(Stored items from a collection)
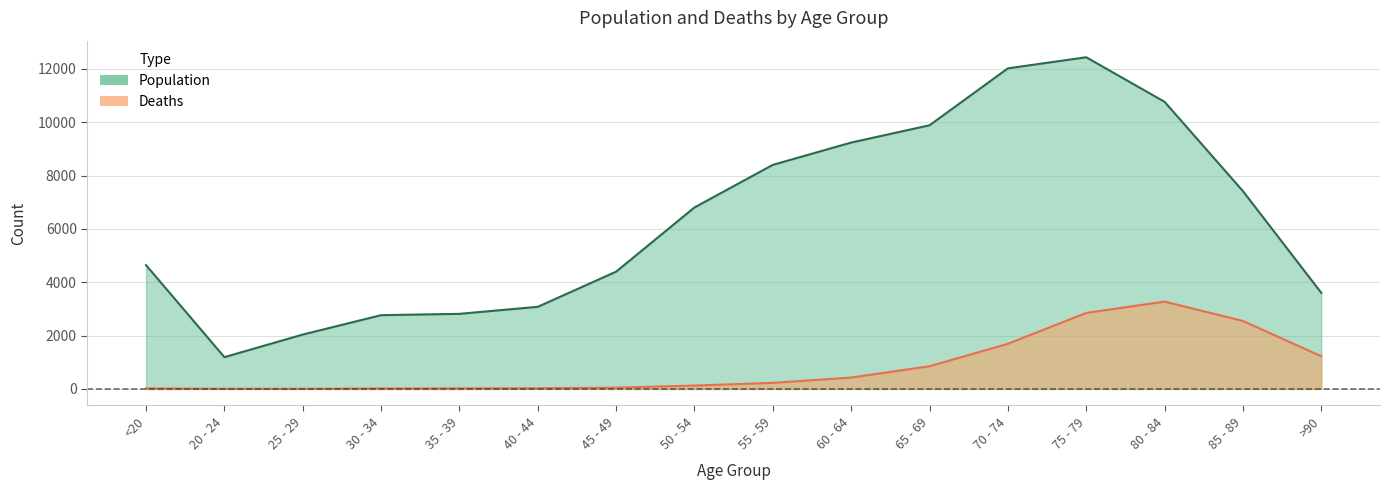

What are all the series names shown in the legend?

Population, Deaths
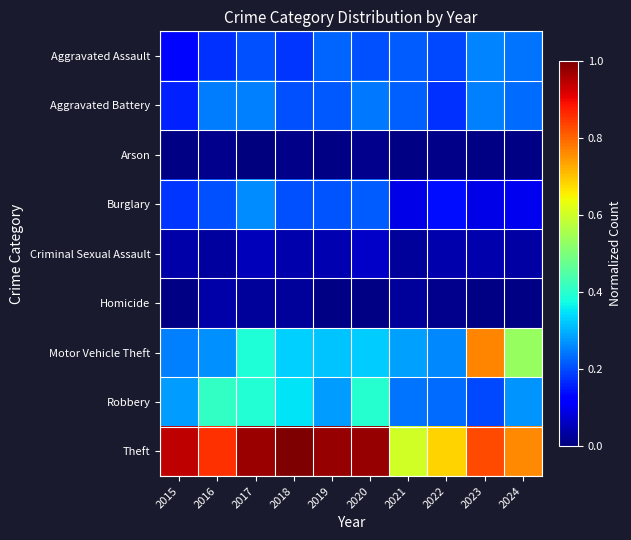

At how many categories does at least one series exceed 0?

10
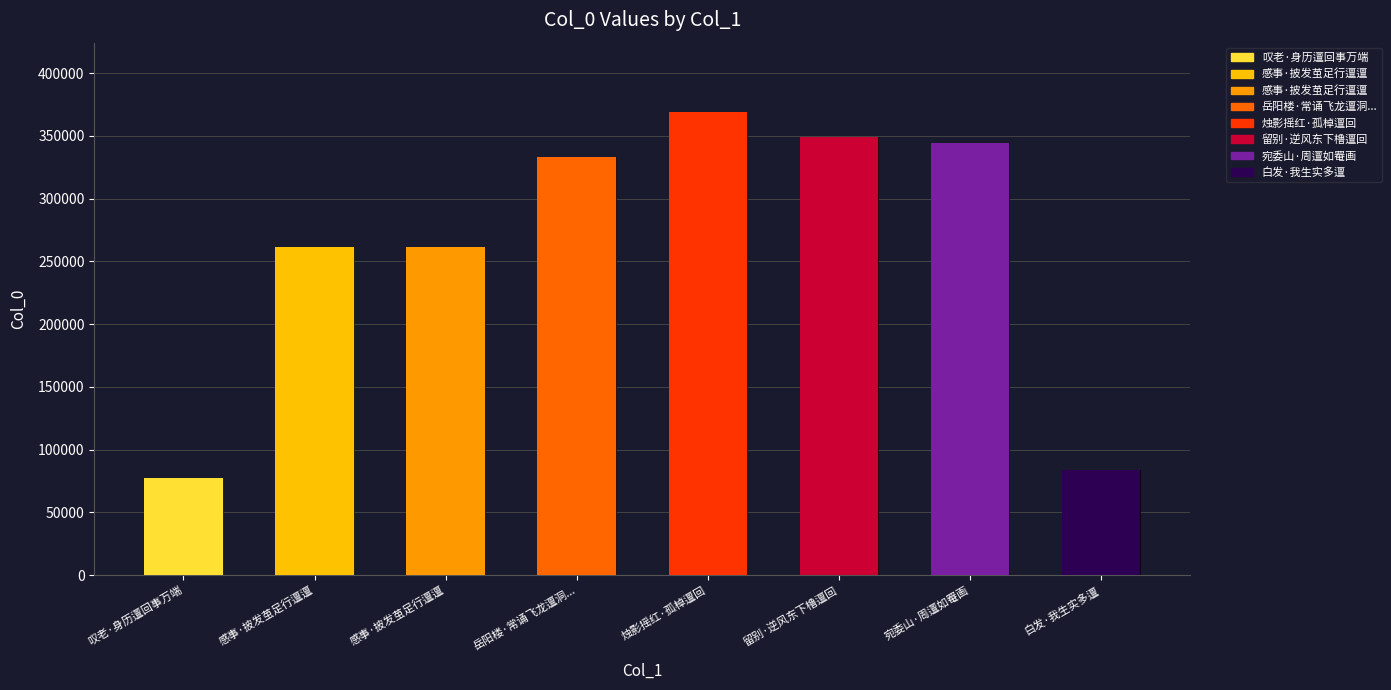

What is the maximum value shown in the chart?

368962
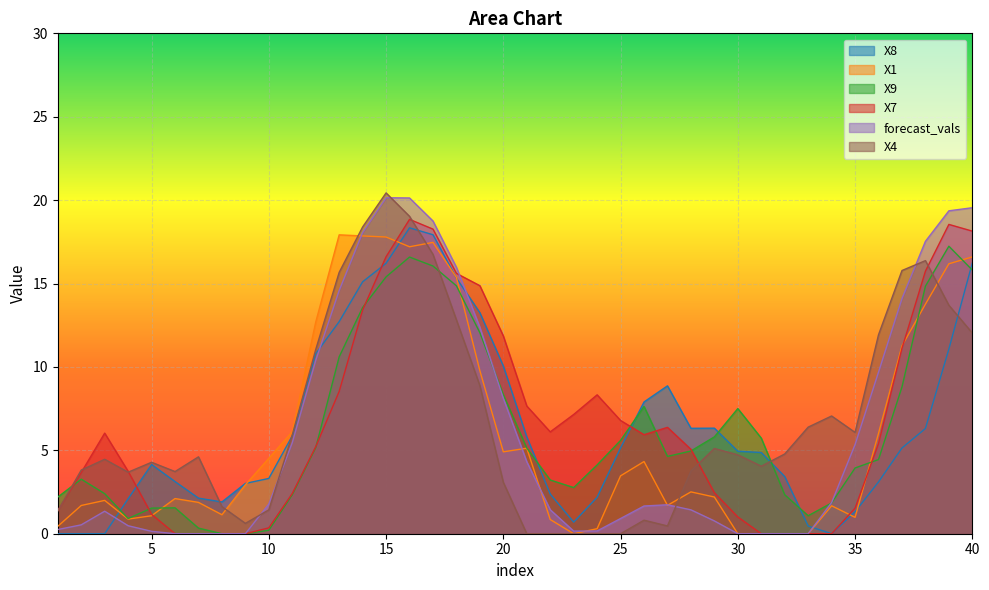

Between 40 and 27, which is larger?

40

→ PROBLEM DESCRIPTION: Rewrite every line of the records above as a JSON list of strings, one string per line, skipping blank lines. Leave out the picture placeholders.

→ RESULT:
[
  "What are all the series names shown in the legend?",
  "Population, Deaths",
  "At how many categories does at least one series exceed 0?",
  "10",
  "What is the maximum value shown in the chart?",
  "368962",
  "Between 40 and 27, which is larger?",
  "40"
]